Officer Jansen activated his emergency lights as he approached the entrance to the bridge and at a point when he was still within the confines of St. Charles County and thus initiated the traffic stop therein. In any event, Jansen was authorized to continue in his efforts to apprehend Benitez under the doctrine of fresh pursuit, as provided by Missouri law.  See Mo. Rev. Stat. § 544.157; see also City of Ash Grove v. Christian, 949 S.W.2d 259 (Mo. App. 1997).

Thus, the court found that, since the officer initiated the stop with his emergency equipment in his jurisdiction, the fresh pursuit exception contained in Missouri statute applied.

Further, in support of upholding the legality of the stop, the Eighth Circuit cited the United States Supreme Court’s 2008 holding in Virginia v. Moore.  In Moore, officers arrested a driver for driving with a suspended license.  The arrest led to a search that revealed drugs.  The issue was that, under state law, the officers should have released Moore so the arrest and subsequent search were arguably invalid due to state law.  The United States Supreme Court held that:

“[W]hether or not a search is reasonable within the meaning of the Fourth Amendment,” we said, has never “depend[ed] on the law of the particular State in which the search occurs.” Id., at 43, 108 S. Ct. 1625, 100 L. Ed. 2d 30. While “[i]ndividual States may surely construe their own constitutions as imposing more stringent constraints on police conduct than does the Federal Constitution,” ibid., state law did not alter the content of the Fourth Amendment.
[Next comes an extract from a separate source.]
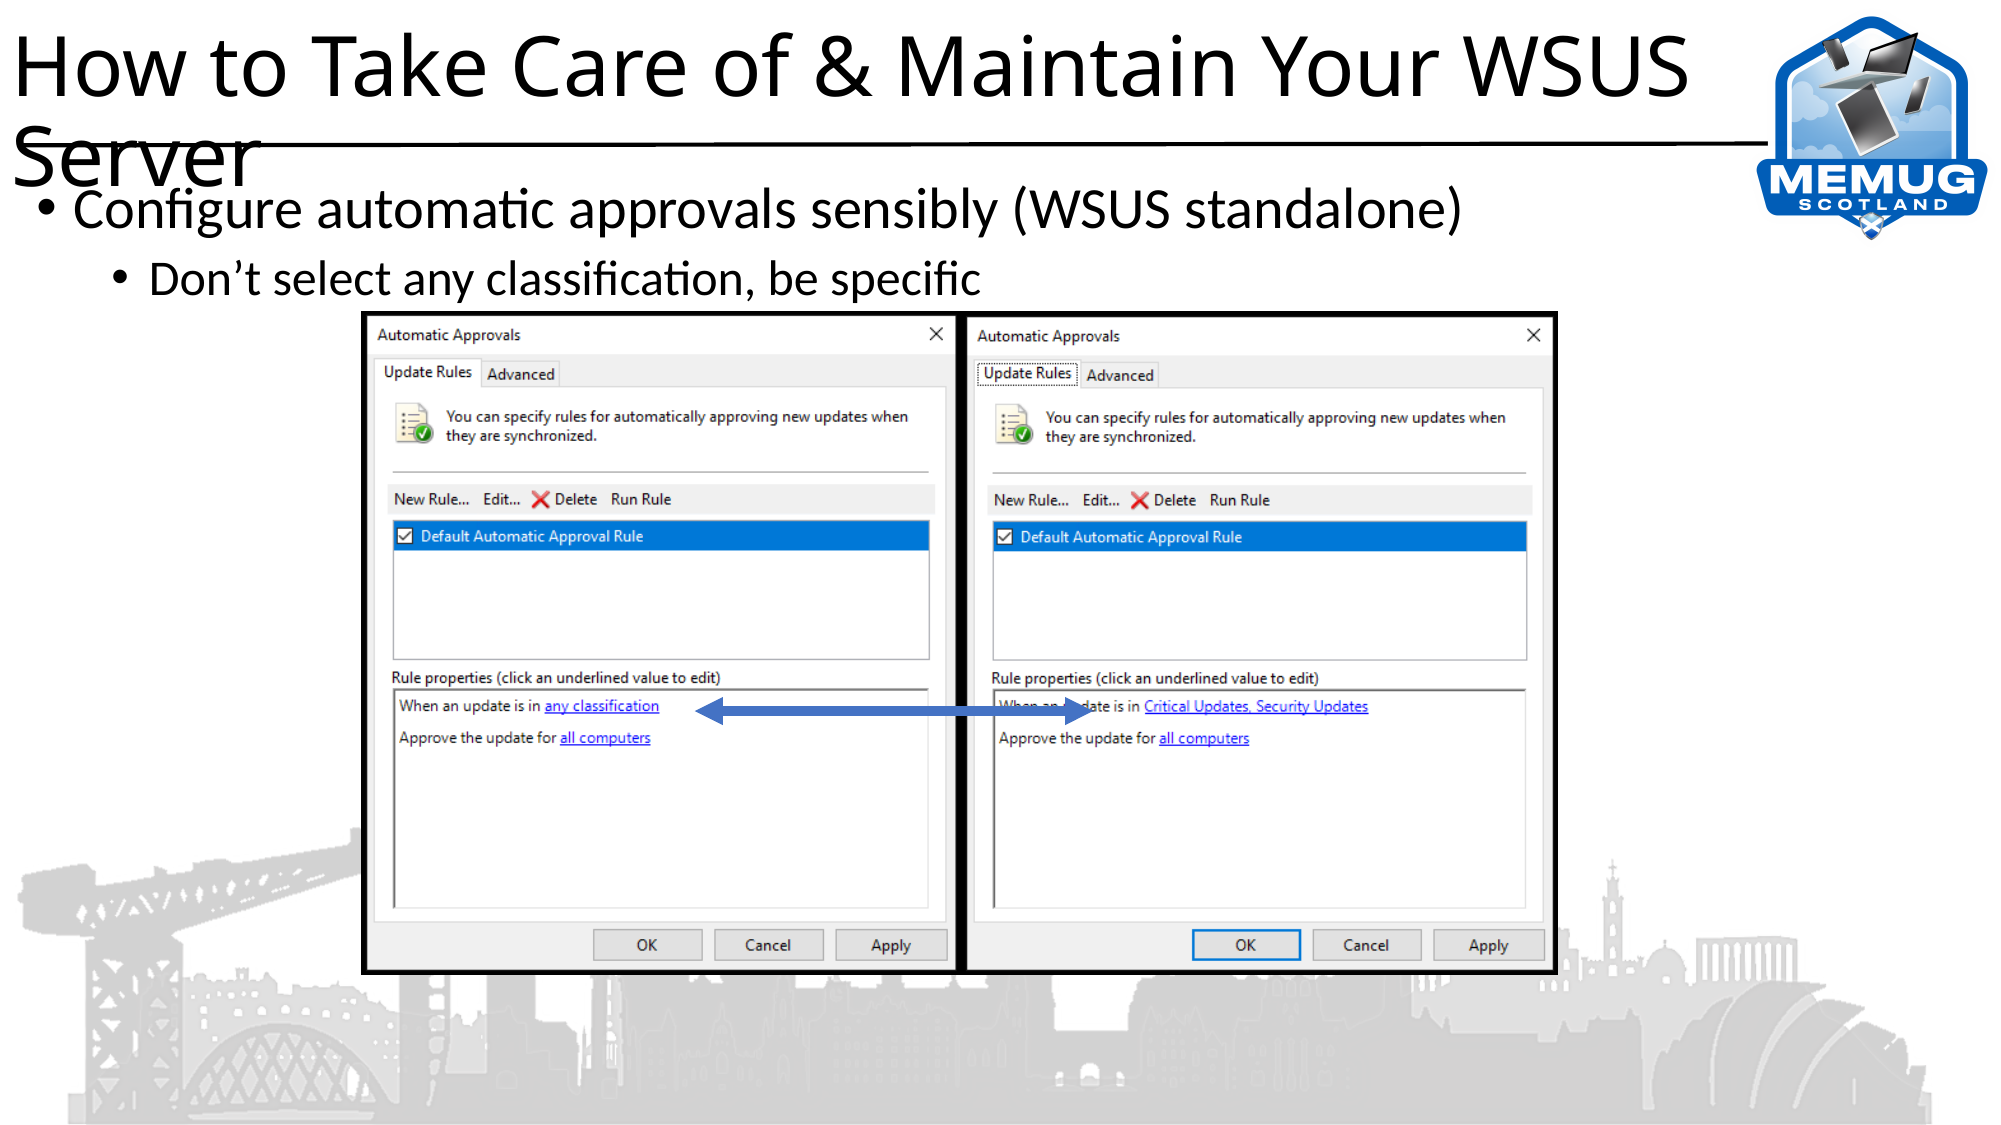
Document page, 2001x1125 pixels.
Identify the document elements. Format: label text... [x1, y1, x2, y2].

Thus, where a defendant argues that a stop violated the Fourth Amendment (of the U.S. Constitution), state law will not decide the issue.  Rather, the United States Supreme Court’s interpretation of the Fourth Amendment will decide the issue.  In Benitez, the Eighth Circuit Court of Appeals said that, in spite of state law, the stop would be lawful based on the rule in Virginia v. Moore (note the defendant based his argument on the Fourth Amendment to the U.S. Constitution).

In light of Renfrow and Benitez, the answer to the question is “it depends” (the most hated answer among police officers).  This is because the trial court is tasked with deciding if the “fresh pursuit” exception contained in Missouri law applies based on the specific facts heard by the court.  According to Renfrow, fresh pursuit exists when the stop is…

…initiated within the peace officers’ jurisdiction, must be immediate and without delay, consistent with reasonable police safety practices, and should be accompanied with a purpose to stop the vehicle. In addition, there must be proof that the individual being sought is attempting to escape to avoid arrest or, at least, the individual must know that he is being pursued, which “may more easily be shown if the police utilize sirens and/or emergency lights in pursuance of a suspect..

If the fresh pursuit exception applies, then the stop should be legal.  It is unknown, based on the facts of the question presented, if Virginia v. Moore would apply.